On se souvient qu’avant l’été, de nombreux apéros géants avaient été
organisés via Facebook. A Nantes, l’une de ces fêtes avait viré au
drame, avec la mort d’un jeune qui avait sauté d’un pont avec 2,4
grammes d’alcool dans le sang. Plutôt que de blâmer l’inconscience de
l’un des quelques 10 000 participants, ou de reconnaître que ce type
d’accident fait souvent les pages des faits divers dans les journaux
locaux, la presse en avait fait le procès de Facebook et de ses
manifestations spontanées.
Suite à cette mort tragique, le ministre de l’intérieur Brice
Hortefeux avait fait savoir dans un communiqué qu’il organisait une
réunion avec “les représentants des ministères, les préfets et les
maires principalement concernés (qui) aura pour objet d’évaluer la mise
en oeuvre des instructions déjà données aux préfets, de préciser les
mesures permettant de faire face à ce type d’événements spontanés, de
limiter les risques qu’ils font encourir notamment aux mineurs qui s’y
rendent, et de coordonner la réponse des différents acteurs locaux”.

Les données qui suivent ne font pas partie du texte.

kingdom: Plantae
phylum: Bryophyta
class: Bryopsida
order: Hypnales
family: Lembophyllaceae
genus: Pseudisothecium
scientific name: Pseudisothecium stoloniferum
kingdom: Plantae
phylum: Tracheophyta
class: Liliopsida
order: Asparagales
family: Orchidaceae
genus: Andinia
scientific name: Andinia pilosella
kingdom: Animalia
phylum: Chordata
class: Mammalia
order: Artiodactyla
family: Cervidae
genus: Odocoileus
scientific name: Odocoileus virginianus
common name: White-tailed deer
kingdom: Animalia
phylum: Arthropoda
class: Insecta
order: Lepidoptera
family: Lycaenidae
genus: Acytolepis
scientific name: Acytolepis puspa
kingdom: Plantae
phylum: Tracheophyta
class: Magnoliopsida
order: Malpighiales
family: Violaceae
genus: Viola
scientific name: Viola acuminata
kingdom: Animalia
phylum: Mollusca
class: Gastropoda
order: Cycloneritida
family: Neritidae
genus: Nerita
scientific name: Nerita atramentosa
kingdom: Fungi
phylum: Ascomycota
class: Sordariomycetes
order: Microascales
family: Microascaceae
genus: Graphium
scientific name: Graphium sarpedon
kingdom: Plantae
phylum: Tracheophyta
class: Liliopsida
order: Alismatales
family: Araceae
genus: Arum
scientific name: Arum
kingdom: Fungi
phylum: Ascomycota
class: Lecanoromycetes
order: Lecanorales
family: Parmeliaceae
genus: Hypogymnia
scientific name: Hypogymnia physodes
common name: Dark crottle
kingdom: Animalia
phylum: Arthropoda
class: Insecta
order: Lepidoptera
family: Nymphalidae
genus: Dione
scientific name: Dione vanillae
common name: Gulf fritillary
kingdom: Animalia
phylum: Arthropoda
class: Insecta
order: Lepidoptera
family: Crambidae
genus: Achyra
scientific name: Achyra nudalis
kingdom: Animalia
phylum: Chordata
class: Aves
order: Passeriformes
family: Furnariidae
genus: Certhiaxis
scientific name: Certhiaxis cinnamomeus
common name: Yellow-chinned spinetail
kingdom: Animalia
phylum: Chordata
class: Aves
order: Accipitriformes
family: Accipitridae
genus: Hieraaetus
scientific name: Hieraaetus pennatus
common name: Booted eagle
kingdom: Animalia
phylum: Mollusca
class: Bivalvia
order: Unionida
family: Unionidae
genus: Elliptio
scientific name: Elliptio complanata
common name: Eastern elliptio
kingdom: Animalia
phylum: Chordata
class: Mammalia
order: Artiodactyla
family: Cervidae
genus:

En octobre, la polémique a rebondi en Haute-Savoie après un autre
accident terrible. “Plusieurs lycéens ont organisé une grève, répondant à
un appel lancé notamment de façon anonyme via le réseau social
Facebook. Au cours de cette manifestation, une jeune fille a été très
grièvement brûlée au visage alors qu’elle se trouvait à proximité d’un
feu allumé par deux autres lycéens”, rapportait le député UMP Martial
Saddier dans une question au gouvernement sur “l’anonymat dans les
échanges sur Internet”. Il lui demandait “quels moyens pourraient être
mis en oeuvre afin de pouvoir identifier plus facilement les auteurs de
tels messages sur Internet, notamment au sein des établissements
scolaires”.
En réponse, le gouvernement révèle qu’un “contact a été pris avec
Facebook par le ministère de l’intérieur et par le secrétariat d’État
chargé du développement de l’économie numérique, afin de mettre en place
des procédures pour rappeler les règles en vigueur, pour éventuellement
supprimer les appels à une manifestation illicite, et pour en
identifier les auteurs”. Le droit de manifester étant reconnu en France,
le terme “manifestation illicite” ne peut viser que celles qui n’ont
fait l’objet d’aucune demande d’autorisation préalable en préfecture, ce
qui est le cas de l’énorme majorité des appels à manifester lancés sur
Facebook.
Le gouvernement ne précise si le réseau social américain a accédé à
cette demande, mais ajoute que “‘c’est par une coopération avec les
réseaux sociaux, dans le cadre du droit existant, qu’une solution
satisfaisante pourra être trouvée”. Heureusement, il rappelle aussi au
député que les enquêtes judiciaires permettent déjà de faire identifier
les auteurs, puisqu’il est “possible d’exiger des fournisseurs d’accès
Internet et des services en ligne concernés les données de connexion des
auteurs des messages en cause”.
Rappelons par ailleurs que le député UMP Marc Le Fur a déposé en juin
une proposition de loi, qui vise à encadrer spécifiquement les
manifestations organisées par Internet, en obligeant à désigner un
organisateur qui assumera la responsabilité. A défaut, la manifestation
pourrait être interdite par la préfecture.